Immer wieder hört man die Frage: Warum hüft die KEK nicht mit, die Menschenrechte in der Welt nicht nur zu fordern, sondern ihnen auch zur Anwendung zu verhelfen? Leider bestehen in der Auffassung über Menschenrechte zwischen den verschiedenen Kirchen, nicht allein zwischen jenen, die in verschiedenen gesellschaftlichen Systemen leben, große Unterschiede. Deshalb ist man bemüht, nichts unversucht zu lassen, mit jenen Ländern, die die Helsinki- Schlußakte unterzeichnet haben, in einer Kommission zu diskutieren und zusammenzuarbeiten. Eine offizielle Äußerung zum Fragenkomplex „Menschenrechte in der Welt” ist von der KEK nicht zu erwarten, dazu hat sie von ihrer Konstruktion her kein Mandat.

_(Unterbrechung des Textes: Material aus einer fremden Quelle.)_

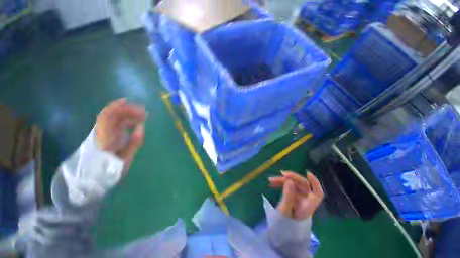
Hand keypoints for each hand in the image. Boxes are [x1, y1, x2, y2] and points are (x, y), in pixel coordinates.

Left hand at [95, 98, 145, 169]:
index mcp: (104, 137)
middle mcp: (102, 133)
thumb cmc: (109, 170)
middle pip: (112, 115)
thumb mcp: (124, 159)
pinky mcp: (107, 137)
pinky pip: (118, 125)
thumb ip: (133, 143)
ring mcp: (104, 134)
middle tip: (144, 112)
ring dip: (129, 116)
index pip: (107, 116)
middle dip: (128, 110)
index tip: (128, 101)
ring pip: (116, 119)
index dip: (116, 106)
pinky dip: (127, 121)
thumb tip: (141, 128)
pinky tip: (136, 123)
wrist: (94, 178)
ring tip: (143, 117)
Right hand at [269, 171, 323, 219]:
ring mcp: (298, 196)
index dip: (315, 183)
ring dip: (282, 180)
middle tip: (282, 174)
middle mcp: (305, 199)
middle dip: (292, 177)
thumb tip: (289, 181)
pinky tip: (272, 183)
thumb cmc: (285, 223)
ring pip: (293, 183)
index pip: (317, 193)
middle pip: (303, 184)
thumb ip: (288, 196)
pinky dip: (280, 183)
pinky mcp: (291, 194)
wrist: (282, 229)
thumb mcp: (285, 211)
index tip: (307, 173)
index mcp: (308, 205)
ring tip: (271, 180)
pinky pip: (287, 185)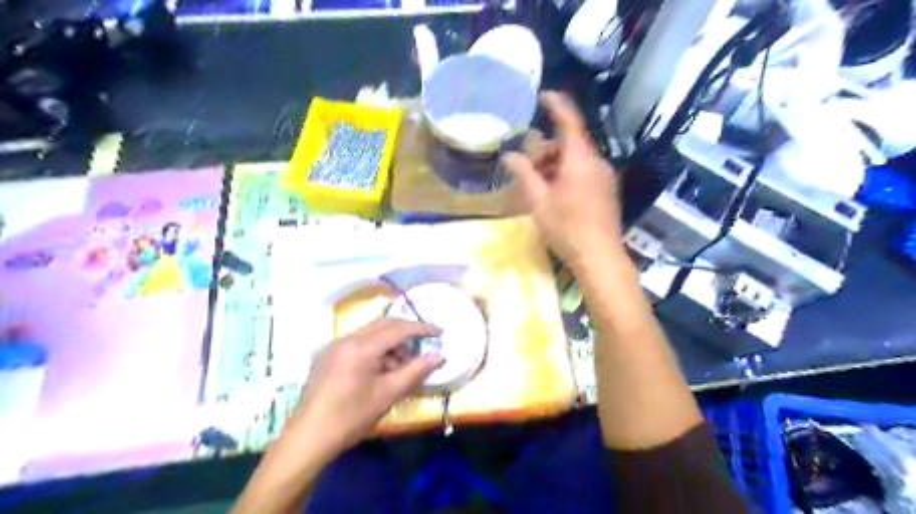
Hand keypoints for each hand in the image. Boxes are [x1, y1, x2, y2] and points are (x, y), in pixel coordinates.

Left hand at [284, 322, 443, 457]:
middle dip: (406, 333)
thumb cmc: (351, 417)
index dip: (421, 328)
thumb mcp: (388, 394)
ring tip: (402, 366)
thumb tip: (438, 356)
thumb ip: (416, 371)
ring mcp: (334, 346)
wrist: (308, 437)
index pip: (398, 328)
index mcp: (361, 346)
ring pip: (371, 333)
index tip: (440, 332)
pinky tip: (381, 370)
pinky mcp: (327, 356)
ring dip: (390, 343)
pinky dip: (375, 350)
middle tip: (424, 346)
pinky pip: (358, 343)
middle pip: (383, 325)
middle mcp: (346, 338)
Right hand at [500, 93, 623, 268]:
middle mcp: (596, 162)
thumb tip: (508, 156)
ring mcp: (604, 177)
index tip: (543, 95)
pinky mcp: (606, 190)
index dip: (557, 105)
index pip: (569, 122)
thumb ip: (524, 174)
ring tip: (537, 189)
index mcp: (580, 160)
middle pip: (568, 145)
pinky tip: (554, 195)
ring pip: (575, 160)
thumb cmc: (566, 228)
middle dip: (544, 153)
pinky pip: (583, 173)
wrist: (599, 257)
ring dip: (554, 167)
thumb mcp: (539, 201)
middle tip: (526, 173)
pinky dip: (566, 175)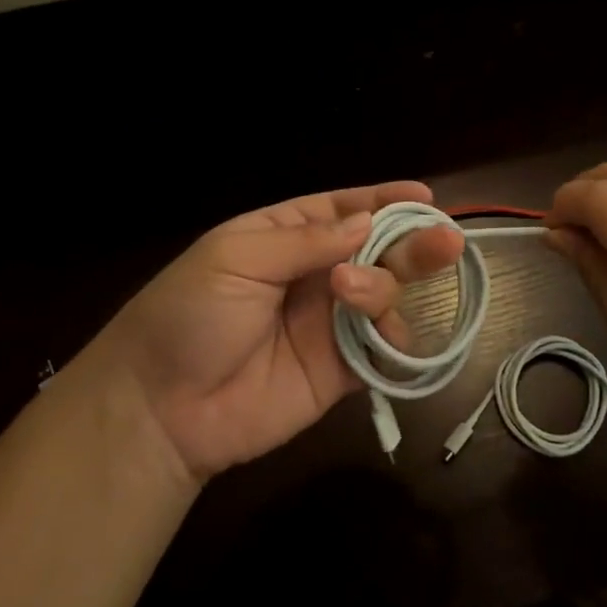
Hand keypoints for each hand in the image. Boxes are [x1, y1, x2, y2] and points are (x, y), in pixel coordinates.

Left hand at [89, 183, 464, 479]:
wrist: (162, 408)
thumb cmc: (189, 314)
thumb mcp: (236, 259)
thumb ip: (305, 241)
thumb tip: (366, 224)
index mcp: (284, 236)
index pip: (342, 210)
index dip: (382, 202)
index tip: (423, 197)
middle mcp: (313, 274)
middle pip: (375, 250)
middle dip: (410, 242)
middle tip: (445, 239)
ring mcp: (329, 323)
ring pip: (384, 294)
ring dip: (385, 287)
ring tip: (354, 294)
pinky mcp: (340, 370)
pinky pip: (383, 348)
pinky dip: (395, 338)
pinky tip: (385, 333)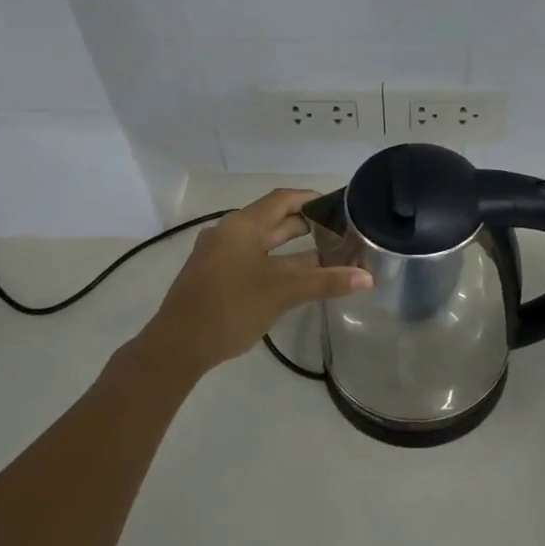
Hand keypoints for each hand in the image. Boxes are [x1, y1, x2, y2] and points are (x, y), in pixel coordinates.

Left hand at [142, 189, 371, 373]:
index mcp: (242, 225)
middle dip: (307, 226)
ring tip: (327, 256)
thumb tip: (367, 277)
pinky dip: (277, 263)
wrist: (177, 346)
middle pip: (274, 220)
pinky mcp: (215, 276)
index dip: (312, 199)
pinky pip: (252, 259)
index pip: (283, 199)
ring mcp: (219, 255)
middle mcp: (229, 232)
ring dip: (293, 248)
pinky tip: (296, 279)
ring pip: (263, 243)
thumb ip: (325, 282)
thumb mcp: (282, 293)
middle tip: (341, 234)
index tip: (340, 207)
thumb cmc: (231, 308)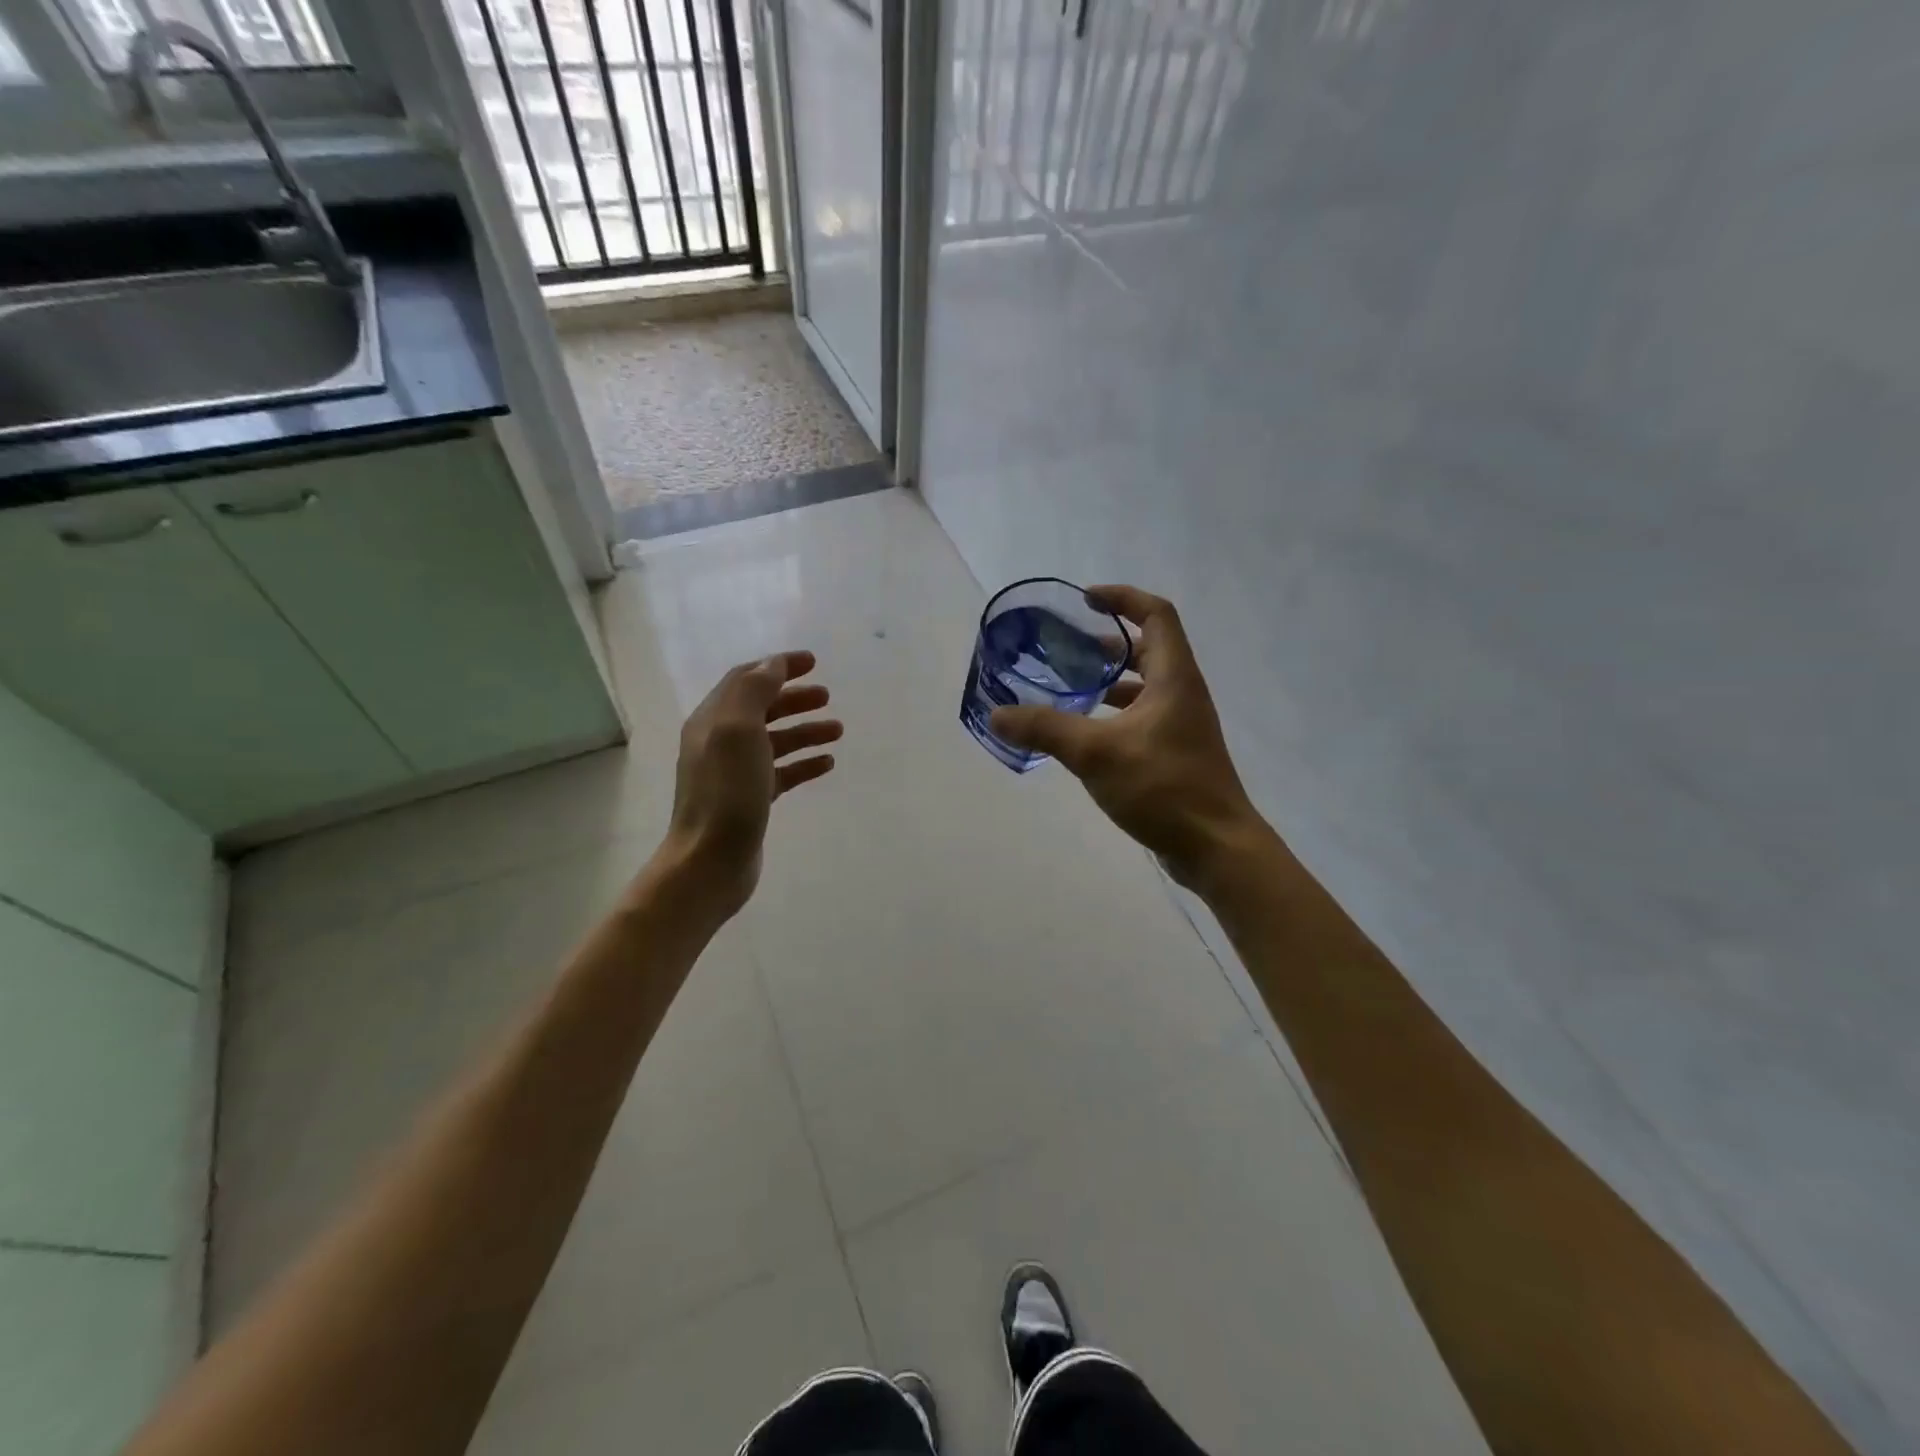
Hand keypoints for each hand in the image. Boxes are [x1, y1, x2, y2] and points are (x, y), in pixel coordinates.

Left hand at [656, 650, 840, 919]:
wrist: (710, 860)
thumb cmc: (726, 792)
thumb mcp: (738, 730)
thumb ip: (755, 691)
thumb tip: (773, 664)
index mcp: (713, 720)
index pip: (746, 679)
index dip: (778, 666)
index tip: (813, 662)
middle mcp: (719, 741)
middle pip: (762, 708)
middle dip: (795, 698)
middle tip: (828, 696)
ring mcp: (734, 772)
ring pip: (775, 741)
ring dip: (805, 731)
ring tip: (838, 731)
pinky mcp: (750, 799)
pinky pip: (781, 772)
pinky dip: (804, 763)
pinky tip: (827, 764)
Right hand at [990, 586, 1267, 893]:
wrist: (1215, 847)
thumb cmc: (1163, 787)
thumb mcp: (1096, 753)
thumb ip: (1045, 729)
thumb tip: (997, 714)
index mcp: (1173, 677)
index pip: (1156, 614)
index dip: (1123, 598)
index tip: (1086, 600)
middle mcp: (1182, 693)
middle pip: (1149, 649)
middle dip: (1109, 642)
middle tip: (1070, 648)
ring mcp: (1182, 726)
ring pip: (1145, 686)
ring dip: (1111, 680)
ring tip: (1072, 687)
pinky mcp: (1176, 754)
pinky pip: (1143, 717)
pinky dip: (1115, 714)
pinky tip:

Die KEK gibt Empfehlungen, so auch bei der Konferenz in Gallneukirchen. Die Ergebnisse der Konsultationen werden an alle Kirchen Europas geschickt mit der Bitte um Stellungnahme und entsprechende Aktionen. Dann wird aufgezählt: Unterstützung der Rechte der rassischen, kulturellen, religiösen Minderheiten sowie der Gastarbeiter, in aktiver Zusammenarbeit mit ihnen, vermehrte Ausbildungsmöglichkeiten für junge Fachleute der Entwicklungsländer, Eintreten der Kirche dafür, daß die Signatar-Staaten von Helsinki vertraglich auf die Erstanwendung der Kernwaffen verzichten, die taktischen Kernwaffen von den Grenzgebieten entfernen und inhumane Waffen wirksam vermeiden. Weiters wird ein aktives Eintreten der Kirchen - auch am eigenen Beispiel - gegen die Verschwendung von Energie in den Industrieländern auf Kosten der armen Länder verlangt und für eine Abkehr vom materiellen Konsumdenken, schließlich die ernste Beschäftigung mit den Ris- ken der Nutzung sowie des möglichen Mißbrauchs der zivilen Kernenergie.

Man unterstrich die Dringlichkeit eines aktiven Eintretens der Kirchen und der Christen unseres Kontinents für gerechtere Beziehungen zu den Entwicklungsländern und zu armen Regionen in Europa. Man trat ein für einen sofortigen Stopp des Wettrüstens und für eine wirkliche Abrüstung, ohne die es keine Hoffnung auf Überleben und eine menschliche Zukunft gibt.